Il ne resterait qu’à prouver que le film de Vertov est réflexif dans un sens philosophique pour convaincre qu’il était réflexif dans tous les sens. Le film ne nous présenterait-il pas, en effectuant ainsi son hymne à la vie, une réflexion — une pensée — selon laquelle le cinéma fait partie de la vie, une réflexion selon laquelle le cinéma peut certes rendre la vie, mais ne serait ni au-dessus ni en dessous d’elle ; il ne serait qu’une activité comme les autres, dont il se serait, du reste, évertué à nous montrer les rouages ? Au reste, en donnant le branle à cette réflexion-ci, ne peut-on pas aussi soutenir que le film nous aura fait réfléchir ?
Le film de Vertov est donc réflexif dans un sens « propre » (un miroir nous permet de voir la caméra même), un sens « figuré » (l’écran devient un « miroir » réfléchissant les spectateurs), un sens « englobant » (il effectue un « retour sur lui-même »), un sens « faible » (il affiche les traces d’une énonciation diégétisée), un sens « fort » (il affiche les traces de l’énonciation même), un sens « général » (il affiche les traces de sa narration, de son organisation et de son invention), un sens « large » (le film réfléchit – ou renvoie à – un autre film), un sens « étroit » (le film dans le film réfléchit un aspect du film lui-même), un sens « métaphorique » (le film offre des configurations évoquant le dispositif énonciatif) et un sens « philosophique » (le film offre une réflexion sur le cinéma en général et sur le film en particulier).
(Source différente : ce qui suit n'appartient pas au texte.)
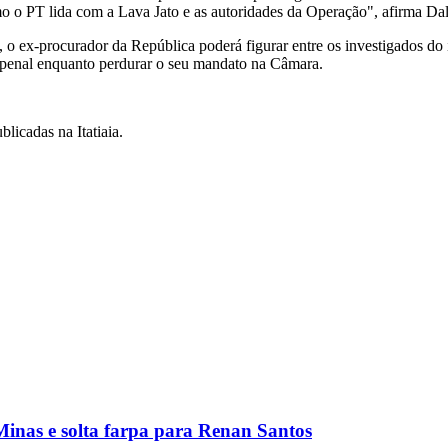
o o PT lida com a Lava Jato e as autoridades da Operação", afirma Dal
, o ex-procurador da República poderá figurar entre os investigados do
o penal enquanto perdurar o seu mandato na Câmara.
licadas na Itatiaia.
inas e solta farpa para Renan Santos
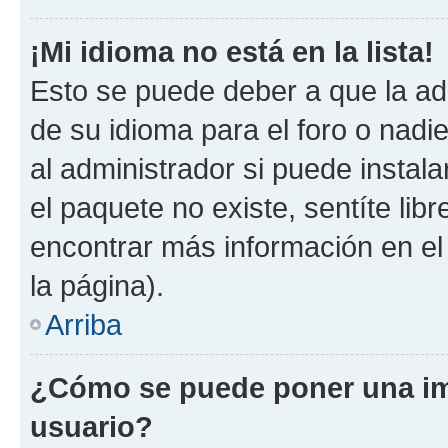
¡Mi idioma no está en la lista!
Esto se puede deber a que la ad
de su idioma para el foro o nadi
al administrador si puede instala
el paquete no existe, sentíte li
encontrar más información en el s
la página).
Arriba
¿Cómo se puede poner una i
usuario?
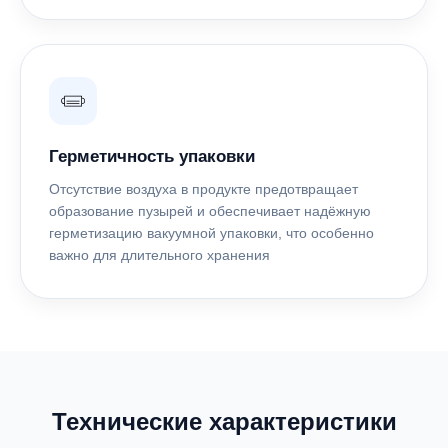
Герметичность упаковки
Отсутствие воздуха в продукте предотвращает
образование пузырей и обеспечивает надёжную
герметизацию вакуумной упаковки, что особенно
важно для длительного хранения
Технические характеристики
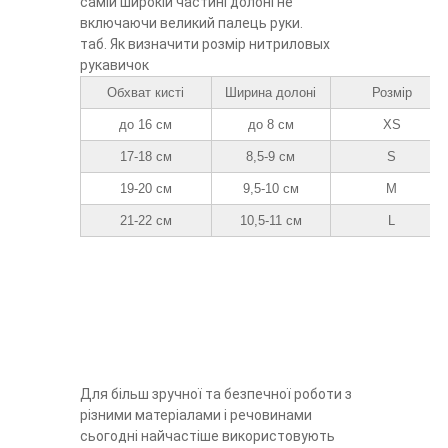
самій широкій частині долоні
не
включаючи великий палець руки.
таб. Як визначити розмір нитриловых
рукавичок
Обхват кисті
Ширина долоні
Розмір
до 16 см
до 8 см
XS
17-18 см
8,5-9 см
S
19-20 см
9,5-10 см
M
21-22 см
10,5-11 см
L
Для більш зручної та безпечної роботи з
різними матеріалами і речовинами
сьогодні найчастіше використовують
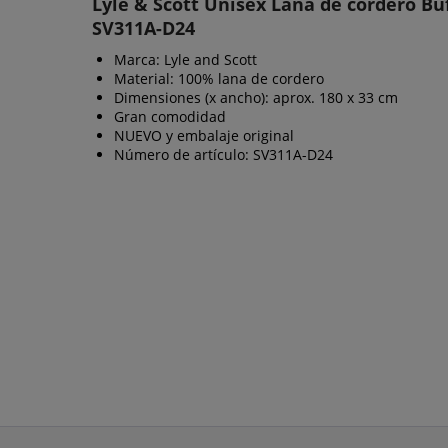
Lyle & Scott Unisex Lana de cordero B
SV311A-D24
Marca: Lyle and Scott
Material: 100% lana de cordero
Dimensiones (x ancho): aprox. 180 x 33 cm
Gran comodidad
NUEVO y embalaje original
Número de artículo: SV311A-D24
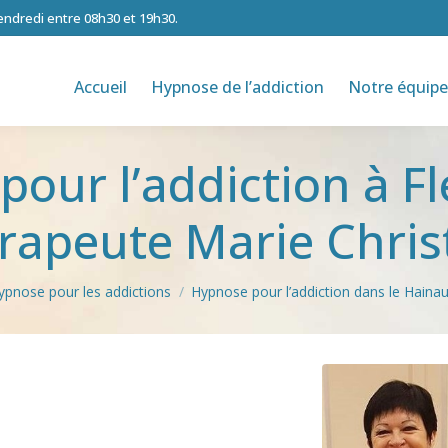
vendredi entre 08h30 et 19h30.
Accueil
Hypnose de l’addiction
Notre équipe
our l’addiction à F
apeute Marie Christ
ypnose pour les addictions
Hypnose pour l’addiction dans le Hainau
ute – Fleurus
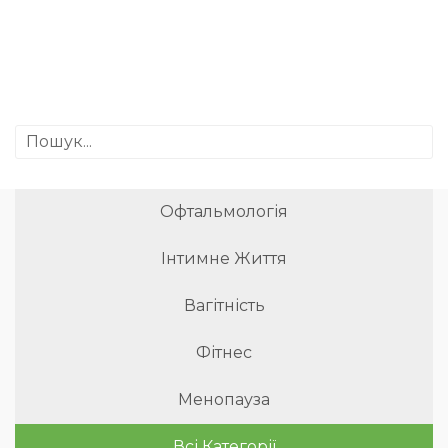
Офтальмологія
Інтимне Життя
Вагітність
Фітнес
Менопауза
Всі Категорії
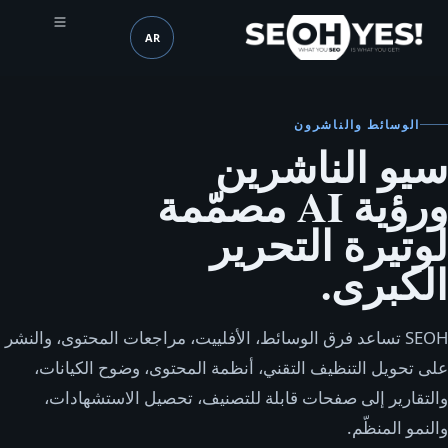
AR
SEOH
اللغة (mobile header)
الوسائط والناشرون
سيو الناشرين
ورؤية AI مصمّمة
لوتيرة التحرير
الكبرى.
SEOH تساعد فرق الوسائط، الأفلييت، مراجعات المحتوى، والنشر
على تحويل التنظيف التقني، أنظمة المحتوى، وضوح الكيانات،
والتقارير إلى صفحات قابلة للتصنيف، تحصيل الاستشهادات،
والنمو المنظّم.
Bref, en étant réflexif dans tous les sens, le film de Vertov est bel et bien celui que l’on devrait sauver des flammes. Nul autre film ne saurait offrir une idée plus claire ni plus riche de ce qu’est le cinéma, ni nous y faire mieux réfléchir.
[1] Même s’il n’y est nulle part cité, cet article doit beaucoup aux « notes introductives » de Jacques Gerstenkorn, publiées dans le n° 1 de la revue
Vertigo titré
Le cinéma au miroir (1987. Paris : Avancées cinématographiques) : « À travers le miroir » (p. 7-10). Qu’il reçoive ici toute ma considération.